C’est peut-être aussi la tension du match qu’on est en train de perdre. C’est impossible pour moi de ne pas être impliquée dans le hockey depuis que je vis avec Oncle Barty. J’avais six ans, et le hockey, c’est toute sa vie.

Je savais tout du hockey avant de connaître ma table de multiplication par cœur.

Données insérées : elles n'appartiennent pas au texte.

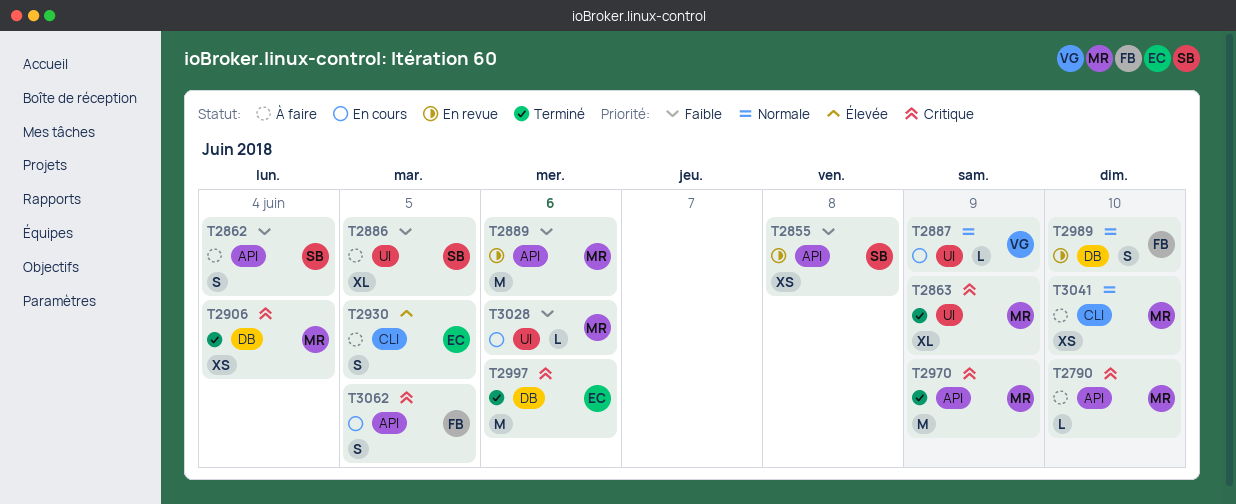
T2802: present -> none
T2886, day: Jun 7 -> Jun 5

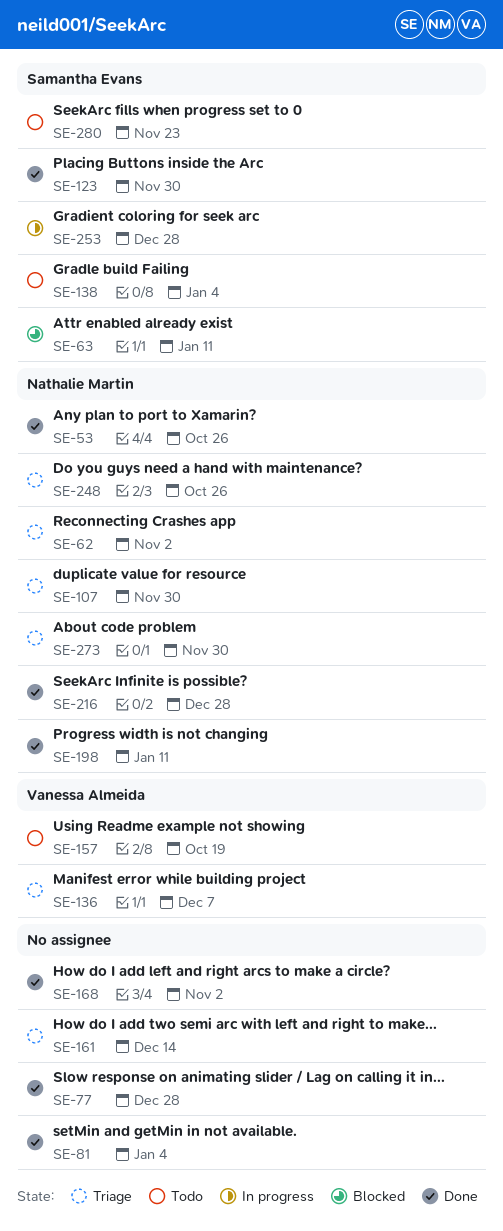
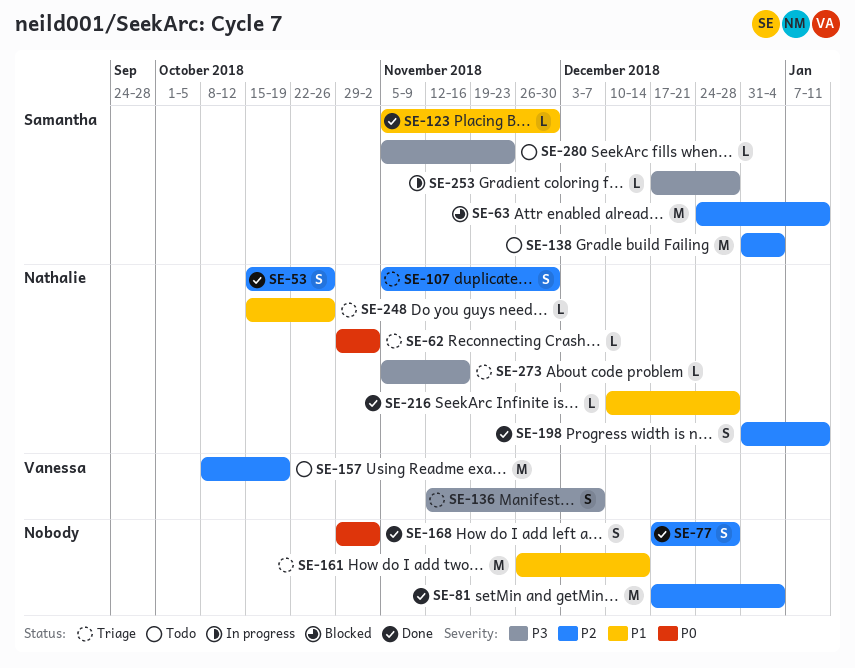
SE-273, due: Nov 30 -> Nov 16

Je referme ma trousse et ressors, bien décidée à profiter de la soirée et à ne pas laisser les paroles de ce brute m’atteindre. Je suis là pour une raison, comme l’a dit mon oncle, et rien ne pourra me l’enlever.

Je suis la meilleure stagiaire du coin. Mon travail est méticuleux, et je guéris chaque blessure que je touche avec une rapidité peu commune. Dans ma promo, ils m’ont surnommée le Pouce Guérisseur — je m’en sors plutôt bien et je ne peux pas laisser quelque chose d’aussi idiot mettre ça en péril.

Oncle Barty a raison — je dois faire attention. Si les gens d’ici découvrent la vérité sur ce que je suis, je suis une femme morte.

Morte, morte, morte.

J’arrive près du banc au moment où Ryder marque le dernier but, le palet venant fracasser le filet. La foule explose, et je vois Oncle Barty bondir de son siège et lever les bras en l’air, triomphant.

Je ne peux pas m’empêcher de sourire. Mon cœur se détend — on a gagné ! Qu’est-ce qui pourrait être mieux que ça ?

Les joueurs fêtent la victoire sur la glace et je commence à me diriger vers mon oncle pour le féliciter. En avançant vers lui, mes yeux balaient rapidement la patinoire, et tout mon être se glace quand je croise le regard de Ryder. C’est tellement inattendu que, pendant un instant, je ne sais pas comment réagir.

Pourquoi il me regarde comme ça ?

Je détourne la tête la première, ignorant son regard, et rejoins mon oncle. Il me soulève du sol et couvre ma joue de baisers.

« On a gagné ! Putain, on a gagné ! »

Je me laisse gagner par la fête et, très vite, j’oublie complètement Ryder Drexel et son regard.